#### Your instructions
From the article about students testing pollution, copy the passage that begins at "Students learn by" and stops after "of some groundwater.", switching "hazardous waste" to "toxic waste".

Students learn by testing pollution near homes
Posted February 27, 2011
Updated March 13, 2011
Clearfield, Utah — Project Education: Edutopia, a partnership between WRAL-TV and the George Lucas Educational Foundation, shows how Utah high schoolers are fighting pollution in their community – and learning at the same time.
Clearfield High School students live near Hill Air Force Base, where hazardous waste was mishandled from the 1940s to the 1970s. That resulted in contamination of some groundwater.
"There's actually some areas that are contaminated so bad that fumes rise up to the basements of people's houses," Clearfield High student Anthony Huffman said. "That can lead to cancer and other serious illnesses."
Clearfield's chemistry and biology students have monitored water quality in the area and worked with Hill Air Force Base's environmental restoration program since 2006.
"We were testing the water for nitrogen, oxygen, the PH, the temperature, the light source," student Whitney Maycock said.
Through a technology grant, the school obtained tablet computers that come with monitoring software and probes. Students explained the tablets make their research much more efficient.

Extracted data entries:

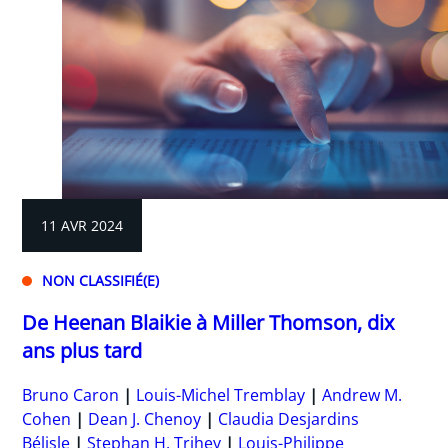
11 AVR 2024
NON CLASSIFIÉ(E)
De Heenan Blaikie à Miller Thomson, dix
ans plus tard
Bruno Caron
Louis-Michel Tremblay
Andrew M.
Cohen
Dean J. Chenoy
Claudia Desjardins
Bélisle
Stephan H. Trihey
Louis-Philippe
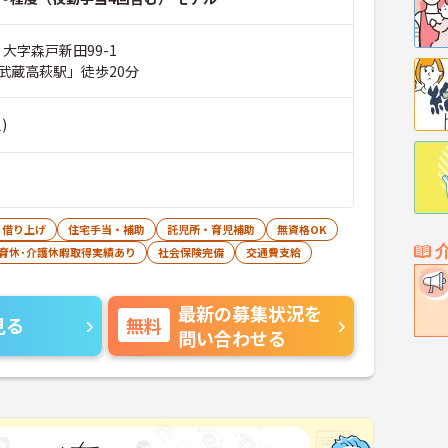
 大字森戸新田99-1
武蔵高萩駅」徒歩20分
)
・借り上げ
住宅手当・補助
託児所・育児補助
無資格OK
･育休･介護休暇取得実績あり
社会保険完備
交通費支給
最新の募集状況を
見る
無料
問い合わせる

#### Result
Students learn by testing pollution near homes
Posted February 27, 2011
Updated March 13, 2011
Clearfield, Utah — Project Education: Edutopia, a partnership between WRAL-TV and the George Lucas Educational Foundation, shows how Utah high schoolers are fighting pollution in their community – and learning at the same time.
Clearfield High School students live near Hill Air Force Base, where toxic waste was mishandled from the 1940s to the 1970s. That resulted in contamination of some groundwater.